We can assign admin rights to service accounts for very limited actions, like agent installation. Accounts revolving around Data Warehouse writing, Data Reader, System Center Configuration Service, and System Center Data Access must be members of key administrator groups.
Unfortunately, there’s a common, problematic trend in the enterprise. Teams want account owners to “get things done” efficiently while sidestepping obstacles. Consequently, many service accounts have elevated rights where there shouldn’t. Domain accounts might properly request the following:
- Domain user access
- Operations systems access
- AD object rights
- System rights
- Install permissions
Admins, on the other hand, need full AD rights, privileged rights, and elevated rights on start and run. Managed service accounts and domain accounts shouldn’t enjoy power over all domains and controllers. The potential for systems and services meddling is too great. Accordingly, teams should strip excessive rights away.
Perform regular audits
Audits directly play into the aforementioned points. It’s essential to periodically inspect all service accounts and activity logs. We want to know what users are doing, what permissions they have, and if any permissions infringe upon pre-determined security guidelines. Audits can thus uncover suspicious activities or find vulnerabilities, either passive or active.
Password policies are also crucial. How often are passwords rotated? How many characters do they have, and how complex are they? Do these accounts abide by the Active Directory Password Policy?
The answers to these questions will determine any need for remediation. We also want to draw relationships between users and AD objects, assessing whether associations or activities match our intentions.
Control vendor access
It’s possible that external vendors might need service-account access when troubleshooting issues. Additionally, we want to limit which machine(s) a service account can access. A happy medium for vendors might include setup of specialized vendor accounts, which have access to a VM intermediary. From there, they can tap into targeted systems.
Limit login scope and time
Service accounts shouldn’t be able to access any machine within your infrastructure. Instead, savvy admins can restrict login privileges to certain computers. This prevents a service account from accessing sensitive data, or tampering with underlying configurations.
Additionally, local users accounts might benefit from a timeout feature. Periods of inactivity can trigger sign-off, to prevent unintended users from gaining direct hardware access.
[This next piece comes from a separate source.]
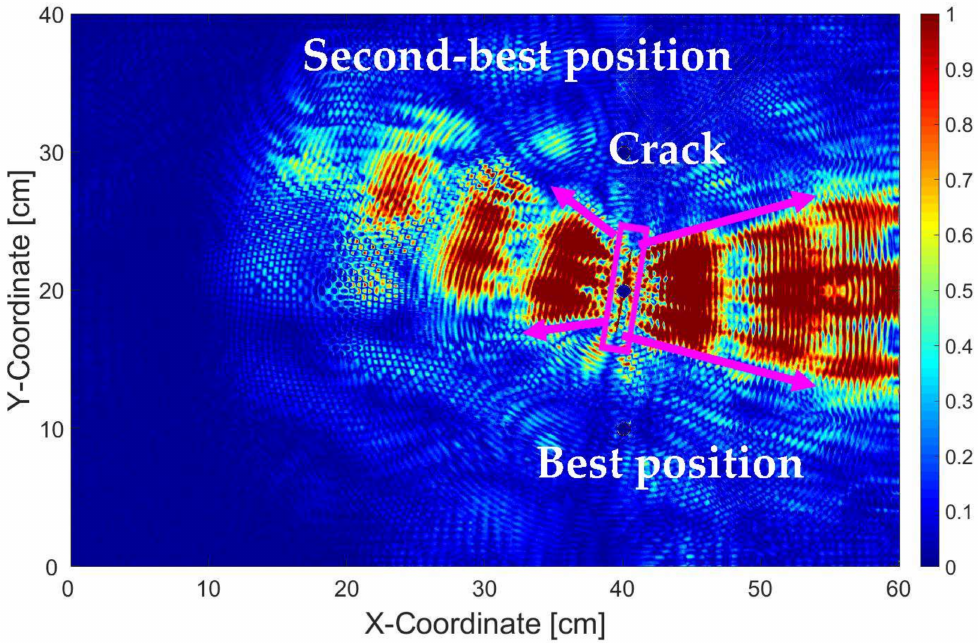
Figure 9. Fused image of differential images of 60 mm crack with 8 ◦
Additionally, teams can limit user access to certain daytime hours.
This makes monitoring easier. It also helps limit the creation of any “fires” that need extinguishing at odd times of day—especially when team members aren’t on call.
Consider using third-party management tools
Active Directory’s native tools (like Server Manager, ADAC and ADUC, or PowerShell) are useful for creating accounts, managing user permissions, and enforcing security policies.
However, these tools aren’t for everyone. Different users have interface preferences and proficiency levels. There might also be better options for those who prefer automation over manual configuration. Making that change can save plenty of time and effort.
For those seeking automated password auditing, we recommend Specops Password Auditor. The solution generates informative reports on the health (and compliance) of your service account’s passwords. It helps align password policies with industry standards, and even checks active passwords against a database of leaked passwords. It’s a superb tool for quickly highlighting the deficiencies and strengths of one’s infrastructure.
There are many best practices in the service account realm. While these are our top picks, this list isn’t exhaustive. Be sure to keep abreast of changing standards as Active Directory continues to evolve.